__ВАШЕ ЗАДАНИЕ__:
Повтори фрагмент текста о пьесе, начиная с "С большой драматической" и вплоть до "под видом юродивого.". В нем поменяй "паноптикума" на "кунсткамеры".

:: ВЫБРАННЫЙ ТЕКСТ ::

С большой драматической силой и выразительностью написан драматургом образ кулака и бывшего старшины Пшенцова. Он как будто вырезан скульптором из темного плотного дерева.
Пшенцов не уходит из села. Он остается жить среди людей, которые уже давно освободились из-под его власти. Он ждет своего часа. Есть что-то массивное, древнее в этой фигуре благообразного высокого старика. Драматург заостряет его внутренний облик. Особенно это сказалось в сцене «умирания» Пшенцова, заранее им объявленного. Он лежит за занавеской в кровати, молчаливый, ощерившийся и в то же время неподвижный, как мертвое тело. На него приходят посмотреть крестьяне. И хозяин избы, где лежит Пшенцов, отдергивает полог и показывает его, как экспонат паноптикума.
В таких же почти гротесковых чертах дан драматургом в первом акте образ диверсанта Пугачева, появляющегося под видом юродивого.
При всей выразительности этих фигур они отступают в пьесе на второй план. В них есть что-то мертвое и статичное. Они словно каменеют на глазах зрителя по мере развития событий драмы. Их заслоняют персонажи, внутренний мир которых развертывается в движении, в разнообразии глубоких и сложных переживаний.
5
Не случайно мы ограничили разбор этой талантливой пьесы характеристиками персонажей, почти ни слова не сказав об ее сюжете. В сущности, в ней нет сюжета, цельного и точно очерченного. Есть канва событий, общая для всей советской деревни в целом. И по ней сплетаются, расходятся и сталкиваются снова, как нити сложного узора, пути и тропинки, по которым проходят отдельные персонажи. Постепенно эти нити сближаются, переплетаются тесным рядом, и из множества отдельных человеческих судеб вырастает жизнь целого села, а за ней и жизнь всей страны.
Пьеса сложна по своему построению. В ней нет того, что мы называем ведущим персонажем, на котором сосредоточивается тема и действие драмы. Действующие лица перемещаются по своему положению по мере развития событий. Вначале ведущим персонажем оказывается Аким Морев, затем на центральное место выходит Егор Дударев.
Такая композиция пьесы представляет много трудностей для театра. Драма Панферова требует глубокой, внимательной работы над образами персонажей. В них, и только в них, заключена драматическая динамика действия. Каждое отдельное лицо, вплоть до самого незначительного, эпизодического, имеет свой, особый, отчетливо выраженный душевный склад.

:::
:: ИСХОДНЫЕ ДАННЫЕ ::

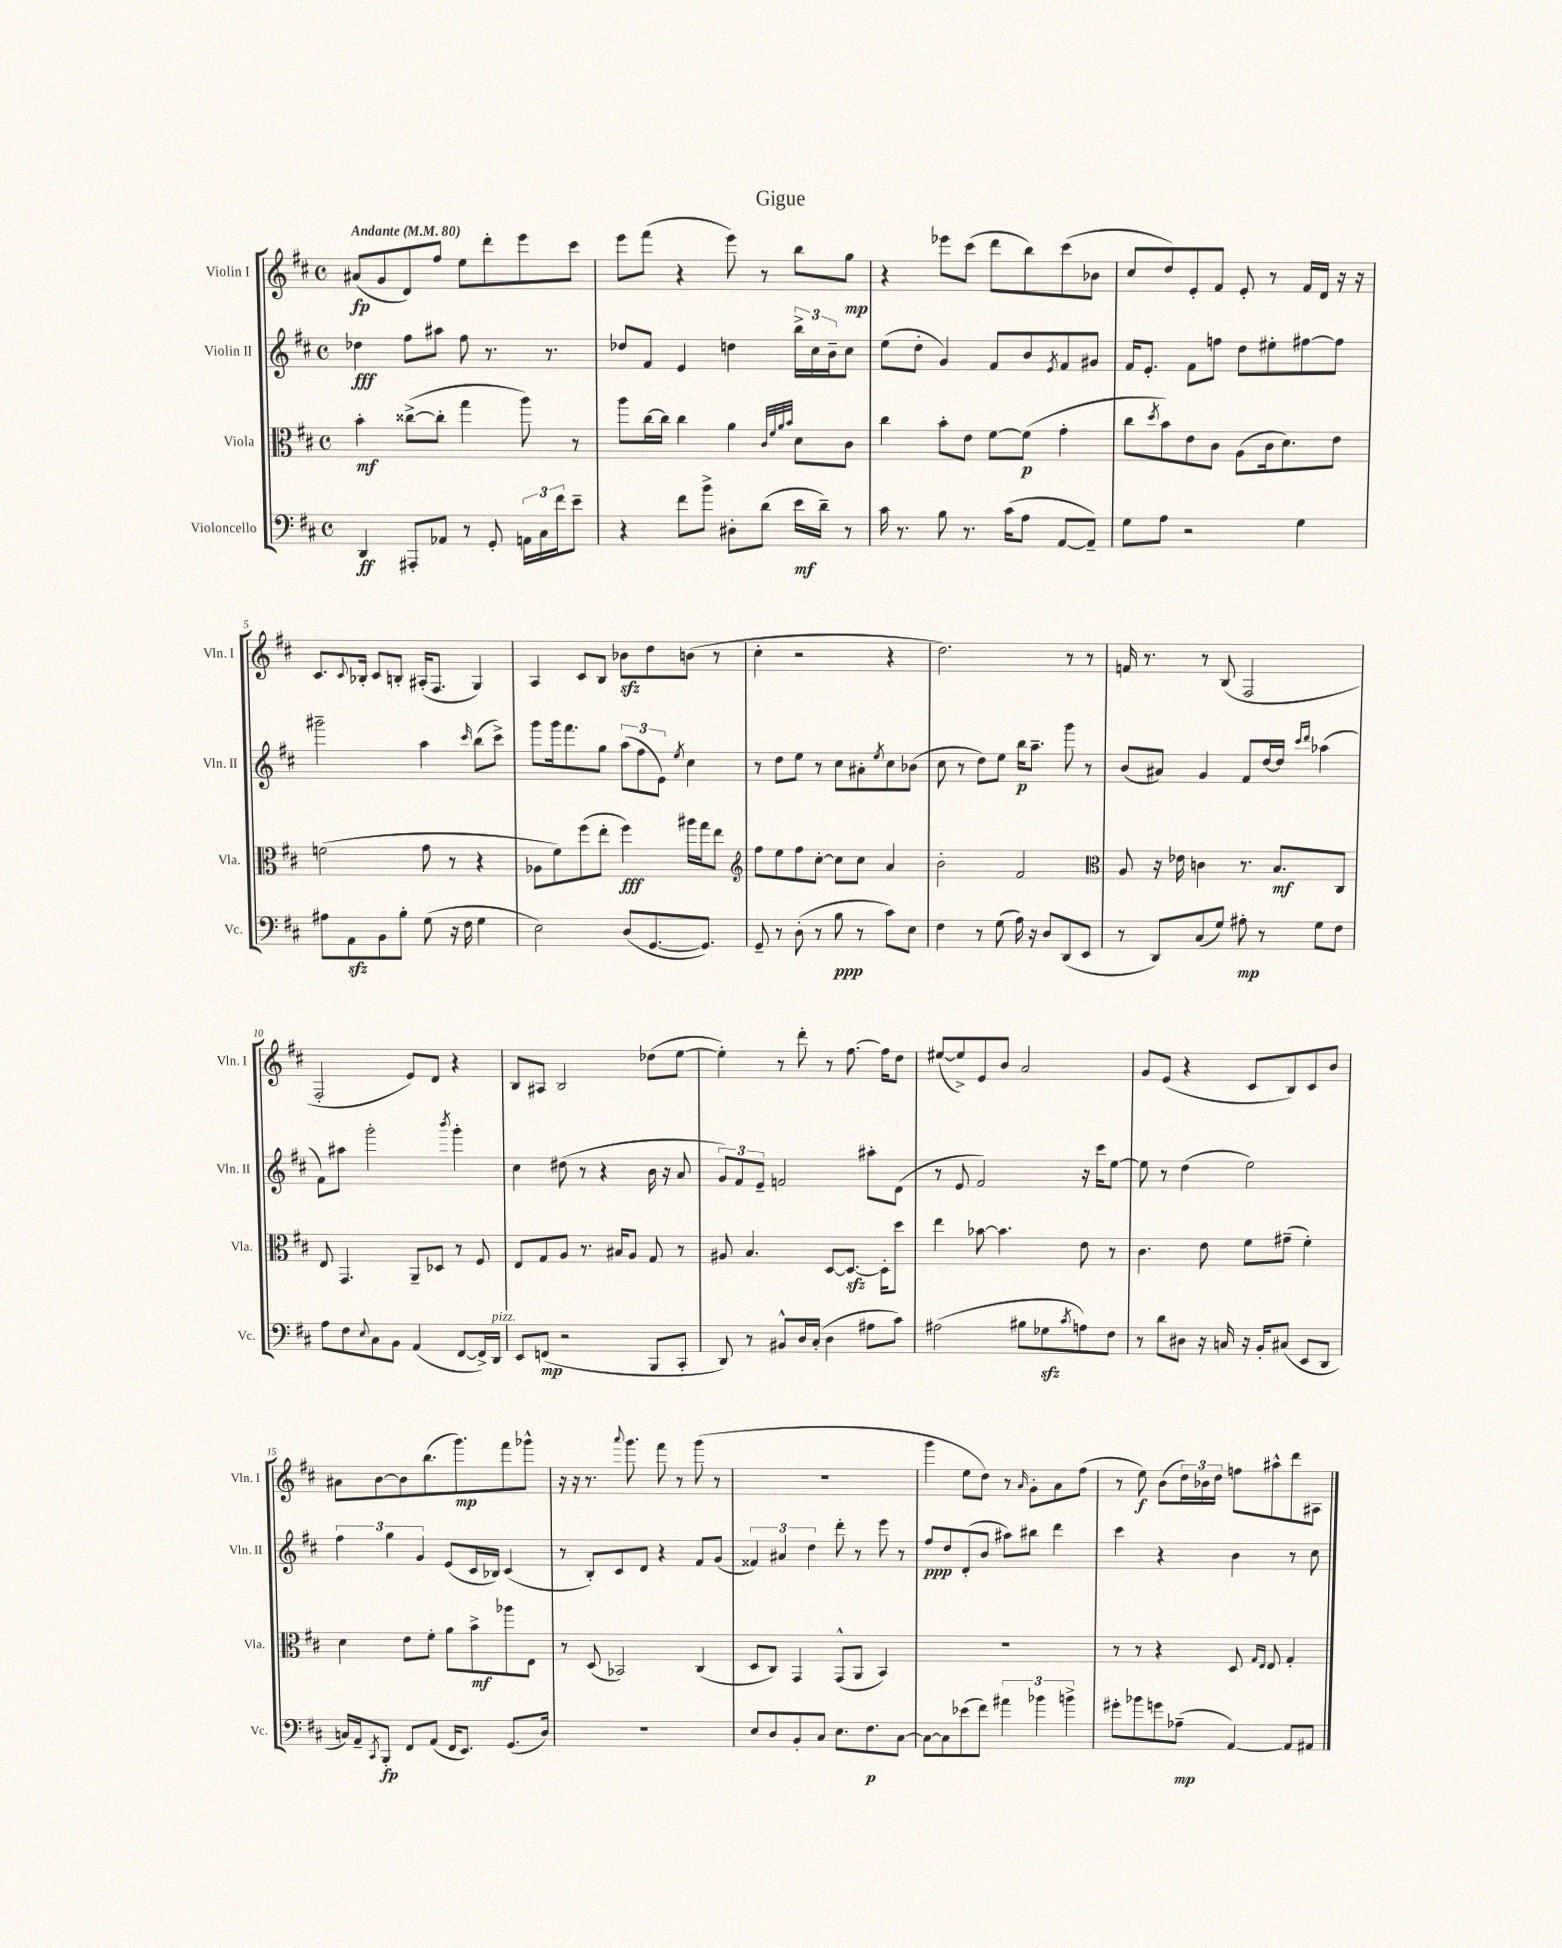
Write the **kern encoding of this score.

:::

__ПОЛНЫЙ ОТВЕТ__:
С большой драматической силой и выразительностью написан драматургом образ кулака и бывшего старшины Пшенцова. Он как будто вырезан скульптором из темного плотного дерева.
Пшенцов не уходит из села. Он остается жить среди людей, которые уже давно освободились из-под его власти. Он ждет своего часа. Есть что-то массивное, древнее в этой фигуре благообразного высокого старика. Драматург заостряет его внутренний облик. Особенно это сказалось в сцене «умирания» Пшенцова, заранее им объявленного. Он лежит за занавеской в кровати, молчаливый, ощерившийся и в то же время неподвижный, как мертвое тело. На него приходят посмотреть крестьяне. И хозяин избы, где лежит Пшенцов, отдергивает полог и показывает его, как экспонат кунсткамеры.
В таких же почти гротесковых чертах дан драматургом в первом акте образ диверсанта Пугачева, появляющегося под видом юродивого.